Problem details: All that is required is the number of lines in this listing that hold "input".

Data excerpts Start Marker

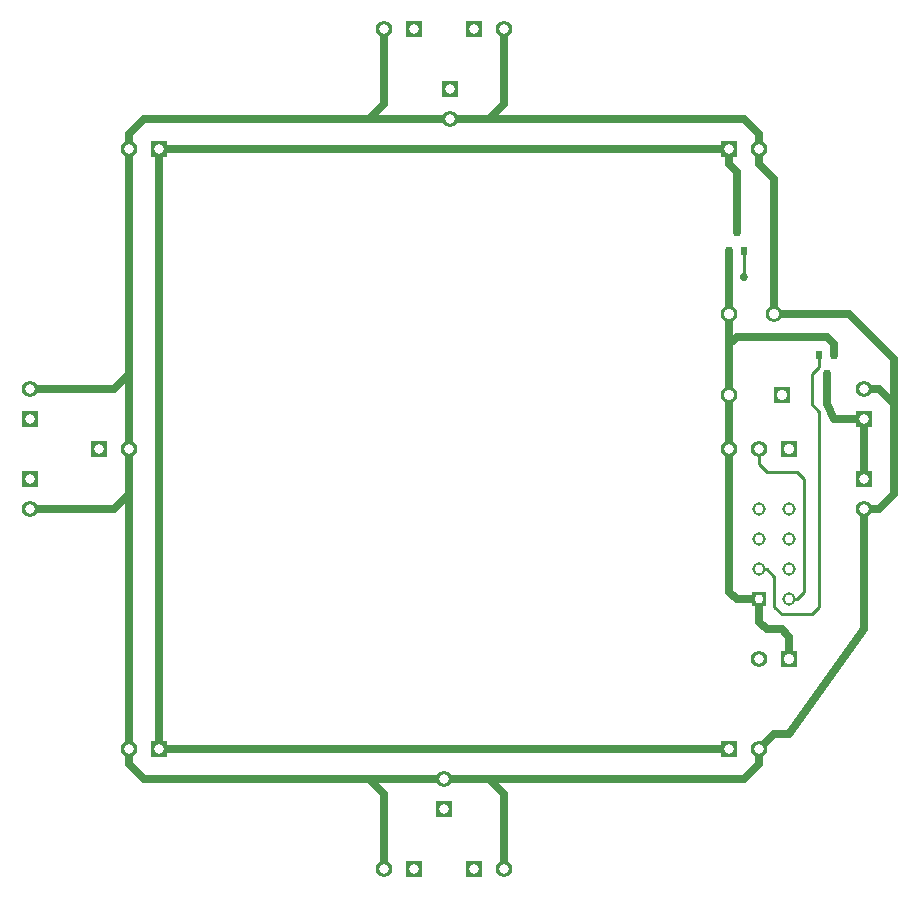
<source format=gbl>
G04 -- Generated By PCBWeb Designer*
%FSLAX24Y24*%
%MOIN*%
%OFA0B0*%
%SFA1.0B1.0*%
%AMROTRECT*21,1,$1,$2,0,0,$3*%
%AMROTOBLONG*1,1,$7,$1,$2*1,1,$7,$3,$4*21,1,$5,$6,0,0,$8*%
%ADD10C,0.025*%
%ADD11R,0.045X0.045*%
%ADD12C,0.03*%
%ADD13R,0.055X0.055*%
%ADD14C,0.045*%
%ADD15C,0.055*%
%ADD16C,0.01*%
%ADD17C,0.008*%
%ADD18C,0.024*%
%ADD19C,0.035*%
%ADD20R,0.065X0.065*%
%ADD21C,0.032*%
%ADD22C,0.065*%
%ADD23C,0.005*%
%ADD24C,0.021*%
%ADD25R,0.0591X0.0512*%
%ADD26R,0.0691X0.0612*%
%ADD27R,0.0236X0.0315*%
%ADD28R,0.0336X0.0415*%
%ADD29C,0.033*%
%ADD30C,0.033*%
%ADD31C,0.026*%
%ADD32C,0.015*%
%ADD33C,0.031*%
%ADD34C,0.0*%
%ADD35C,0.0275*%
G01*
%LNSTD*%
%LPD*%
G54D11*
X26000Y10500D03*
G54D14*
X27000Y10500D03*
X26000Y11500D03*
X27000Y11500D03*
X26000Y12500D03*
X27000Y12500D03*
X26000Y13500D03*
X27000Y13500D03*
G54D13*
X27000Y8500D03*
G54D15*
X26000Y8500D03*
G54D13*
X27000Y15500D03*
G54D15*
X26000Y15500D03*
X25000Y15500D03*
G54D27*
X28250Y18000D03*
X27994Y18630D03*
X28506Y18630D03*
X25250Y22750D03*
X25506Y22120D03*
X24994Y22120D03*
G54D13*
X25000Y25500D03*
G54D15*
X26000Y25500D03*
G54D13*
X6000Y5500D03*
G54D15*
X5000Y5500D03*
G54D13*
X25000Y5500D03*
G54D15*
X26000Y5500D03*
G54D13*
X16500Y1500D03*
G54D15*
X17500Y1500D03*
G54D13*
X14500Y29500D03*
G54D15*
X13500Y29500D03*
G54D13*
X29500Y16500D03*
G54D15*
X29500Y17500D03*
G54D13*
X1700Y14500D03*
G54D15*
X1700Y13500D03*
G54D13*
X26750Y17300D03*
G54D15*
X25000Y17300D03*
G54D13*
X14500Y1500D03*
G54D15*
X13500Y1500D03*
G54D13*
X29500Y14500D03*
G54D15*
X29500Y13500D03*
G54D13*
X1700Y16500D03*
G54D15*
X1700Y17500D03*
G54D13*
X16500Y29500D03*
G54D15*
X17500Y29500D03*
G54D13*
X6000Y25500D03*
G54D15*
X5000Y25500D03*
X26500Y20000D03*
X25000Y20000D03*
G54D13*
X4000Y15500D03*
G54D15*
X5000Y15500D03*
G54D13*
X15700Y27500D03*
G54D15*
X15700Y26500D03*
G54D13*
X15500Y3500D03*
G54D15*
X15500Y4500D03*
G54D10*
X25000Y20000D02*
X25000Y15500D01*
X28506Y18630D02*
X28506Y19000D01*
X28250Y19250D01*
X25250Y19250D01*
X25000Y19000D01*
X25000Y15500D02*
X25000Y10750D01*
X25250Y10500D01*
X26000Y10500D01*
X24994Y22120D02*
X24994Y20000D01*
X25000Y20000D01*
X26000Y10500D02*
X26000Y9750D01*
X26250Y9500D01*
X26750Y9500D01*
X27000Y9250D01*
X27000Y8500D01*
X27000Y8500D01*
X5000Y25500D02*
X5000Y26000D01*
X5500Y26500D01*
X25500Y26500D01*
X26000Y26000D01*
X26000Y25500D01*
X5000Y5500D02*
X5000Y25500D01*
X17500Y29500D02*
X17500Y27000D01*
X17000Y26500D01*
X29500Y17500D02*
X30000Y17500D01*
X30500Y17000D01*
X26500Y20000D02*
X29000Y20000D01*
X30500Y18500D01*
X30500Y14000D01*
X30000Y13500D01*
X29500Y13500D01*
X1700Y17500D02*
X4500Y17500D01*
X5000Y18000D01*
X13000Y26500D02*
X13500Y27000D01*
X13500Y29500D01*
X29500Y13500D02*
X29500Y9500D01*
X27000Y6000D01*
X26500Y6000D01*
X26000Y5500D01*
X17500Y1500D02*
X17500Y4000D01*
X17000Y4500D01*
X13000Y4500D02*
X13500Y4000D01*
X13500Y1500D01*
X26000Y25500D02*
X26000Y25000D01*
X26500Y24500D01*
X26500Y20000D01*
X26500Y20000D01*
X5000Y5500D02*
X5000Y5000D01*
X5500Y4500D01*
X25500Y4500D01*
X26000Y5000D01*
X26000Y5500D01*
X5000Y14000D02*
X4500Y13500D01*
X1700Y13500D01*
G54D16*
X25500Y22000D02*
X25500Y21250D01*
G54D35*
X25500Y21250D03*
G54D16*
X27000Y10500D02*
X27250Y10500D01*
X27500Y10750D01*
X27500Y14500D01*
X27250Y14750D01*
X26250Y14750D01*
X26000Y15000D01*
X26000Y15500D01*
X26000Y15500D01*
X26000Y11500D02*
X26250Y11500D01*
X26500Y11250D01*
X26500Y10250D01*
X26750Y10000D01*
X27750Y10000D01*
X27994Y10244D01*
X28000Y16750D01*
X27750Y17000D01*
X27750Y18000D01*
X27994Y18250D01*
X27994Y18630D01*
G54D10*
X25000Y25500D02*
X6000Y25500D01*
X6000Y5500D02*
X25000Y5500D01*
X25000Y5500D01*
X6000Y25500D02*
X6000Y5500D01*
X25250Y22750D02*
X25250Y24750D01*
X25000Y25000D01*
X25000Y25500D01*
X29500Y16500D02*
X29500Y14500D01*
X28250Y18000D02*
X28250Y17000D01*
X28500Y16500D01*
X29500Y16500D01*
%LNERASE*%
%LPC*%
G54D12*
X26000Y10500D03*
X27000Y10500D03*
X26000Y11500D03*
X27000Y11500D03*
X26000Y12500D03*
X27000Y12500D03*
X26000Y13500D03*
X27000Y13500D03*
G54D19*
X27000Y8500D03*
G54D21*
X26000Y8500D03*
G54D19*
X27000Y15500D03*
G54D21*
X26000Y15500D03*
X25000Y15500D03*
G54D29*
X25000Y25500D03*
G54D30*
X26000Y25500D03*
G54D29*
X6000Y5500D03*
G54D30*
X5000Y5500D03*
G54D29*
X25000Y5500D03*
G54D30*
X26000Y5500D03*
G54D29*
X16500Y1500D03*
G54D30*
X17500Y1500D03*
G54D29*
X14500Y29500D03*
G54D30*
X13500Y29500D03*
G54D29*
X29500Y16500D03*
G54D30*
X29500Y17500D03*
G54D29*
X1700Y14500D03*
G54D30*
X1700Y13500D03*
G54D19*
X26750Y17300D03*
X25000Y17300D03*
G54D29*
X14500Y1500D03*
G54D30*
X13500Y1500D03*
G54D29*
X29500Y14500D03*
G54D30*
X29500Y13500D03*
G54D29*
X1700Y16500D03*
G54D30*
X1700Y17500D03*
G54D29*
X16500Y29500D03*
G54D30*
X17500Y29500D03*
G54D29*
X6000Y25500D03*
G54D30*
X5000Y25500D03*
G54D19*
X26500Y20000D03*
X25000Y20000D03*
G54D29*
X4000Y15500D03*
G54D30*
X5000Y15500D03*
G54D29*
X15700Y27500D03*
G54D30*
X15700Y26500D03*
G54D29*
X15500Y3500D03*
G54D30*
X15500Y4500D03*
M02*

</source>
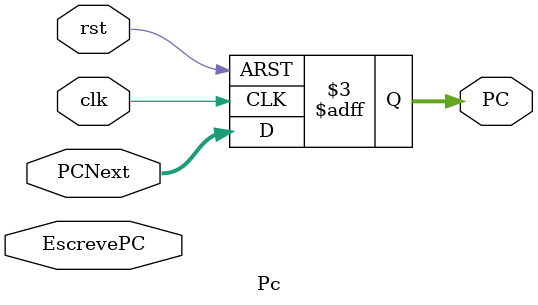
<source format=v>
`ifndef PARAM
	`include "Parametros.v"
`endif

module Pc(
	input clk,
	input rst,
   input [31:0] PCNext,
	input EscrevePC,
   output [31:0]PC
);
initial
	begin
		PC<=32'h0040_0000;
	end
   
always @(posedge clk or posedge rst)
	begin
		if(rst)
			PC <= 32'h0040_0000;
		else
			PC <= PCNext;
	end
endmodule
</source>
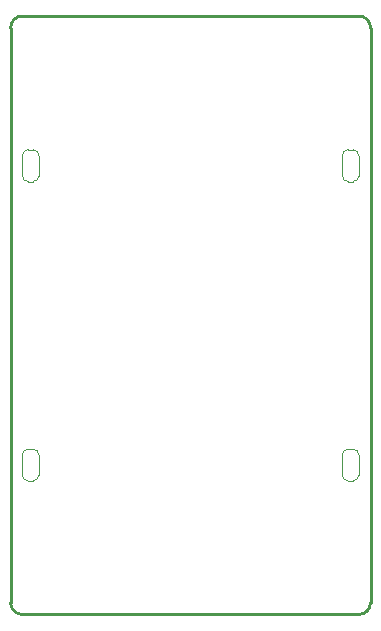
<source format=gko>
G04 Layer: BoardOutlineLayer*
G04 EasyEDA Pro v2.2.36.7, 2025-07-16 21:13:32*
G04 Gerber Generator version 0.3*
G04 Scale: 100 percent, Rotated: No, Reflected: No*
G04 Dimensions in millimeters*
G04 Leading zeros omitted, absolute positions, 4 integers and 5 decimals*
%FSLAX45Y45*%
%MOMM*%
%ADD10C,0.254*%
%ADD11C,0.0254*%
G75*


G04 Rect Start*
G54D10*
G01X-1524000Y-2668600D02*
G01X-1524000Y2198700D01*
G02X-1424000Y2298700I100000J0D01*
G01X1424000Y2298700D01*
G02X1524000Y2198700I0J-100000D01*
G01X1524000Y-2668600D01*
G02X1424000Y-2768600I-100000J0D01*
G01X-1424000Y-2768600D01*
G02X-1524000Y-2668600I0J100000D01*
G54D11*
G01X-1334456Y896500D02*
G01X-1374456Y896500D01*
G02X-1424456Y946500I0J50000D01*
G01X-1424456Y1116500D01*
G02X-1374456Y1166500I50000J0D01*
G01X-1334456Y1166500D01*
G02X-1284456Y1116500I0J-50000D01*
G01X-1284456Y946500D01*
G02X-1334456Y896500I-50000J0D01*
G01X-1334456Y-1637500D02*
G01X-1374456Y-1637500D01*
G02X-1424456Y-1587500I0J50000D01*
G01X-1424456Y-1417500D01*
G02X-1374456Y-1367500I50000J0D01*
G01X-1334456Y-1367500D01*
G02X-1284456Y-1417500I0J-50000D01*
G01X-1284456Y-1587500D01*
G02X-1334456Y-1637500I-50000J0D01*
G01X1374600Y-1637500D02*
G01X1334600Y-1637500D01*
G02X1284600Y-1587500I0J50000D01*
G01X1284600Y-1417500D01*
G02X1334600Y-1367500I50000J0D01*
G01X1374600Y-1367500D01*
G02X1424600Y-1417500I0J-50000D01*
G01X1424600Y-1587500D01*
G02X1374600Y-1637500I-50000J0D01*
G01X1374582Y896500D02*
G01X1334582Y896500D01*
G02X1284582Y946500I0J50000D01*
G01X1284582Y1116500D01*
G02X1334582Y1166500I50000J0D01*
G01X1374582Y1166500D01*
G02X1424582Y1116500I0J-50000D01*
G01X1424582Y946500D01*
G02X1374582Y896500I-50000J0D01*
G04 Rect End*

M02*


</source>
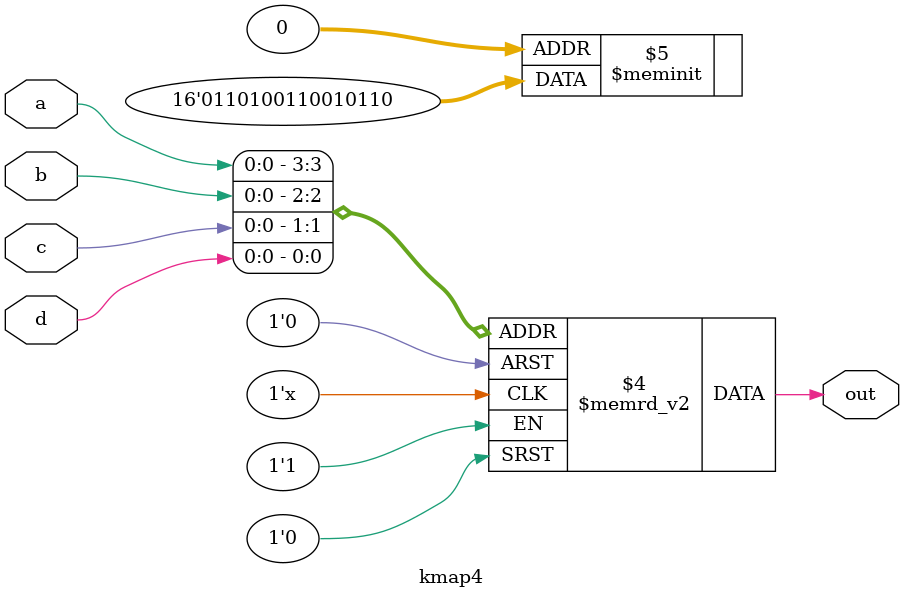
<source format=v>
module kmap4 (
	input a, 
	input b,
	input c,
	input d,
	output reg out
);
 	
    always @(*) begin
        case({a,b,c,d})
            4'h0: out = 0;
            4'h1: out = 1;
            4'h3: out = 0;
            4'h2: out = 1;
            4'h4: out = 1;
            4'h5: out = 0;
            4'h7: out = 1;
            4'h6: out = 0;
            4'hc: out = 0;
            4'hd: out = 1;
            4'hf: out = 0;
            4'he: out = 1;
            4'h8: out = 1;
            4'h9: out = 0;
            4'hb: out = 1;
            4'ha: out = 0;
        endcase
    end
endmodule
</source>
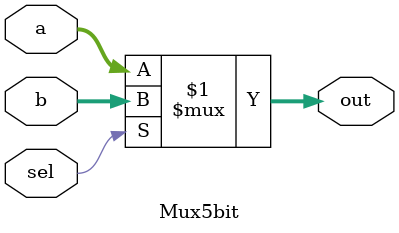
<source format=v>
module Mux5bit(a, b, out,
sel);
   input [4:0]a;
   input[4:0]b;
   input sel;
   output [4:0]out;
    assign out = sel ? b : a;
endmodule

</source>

Data excerpts End Marker

Response: 11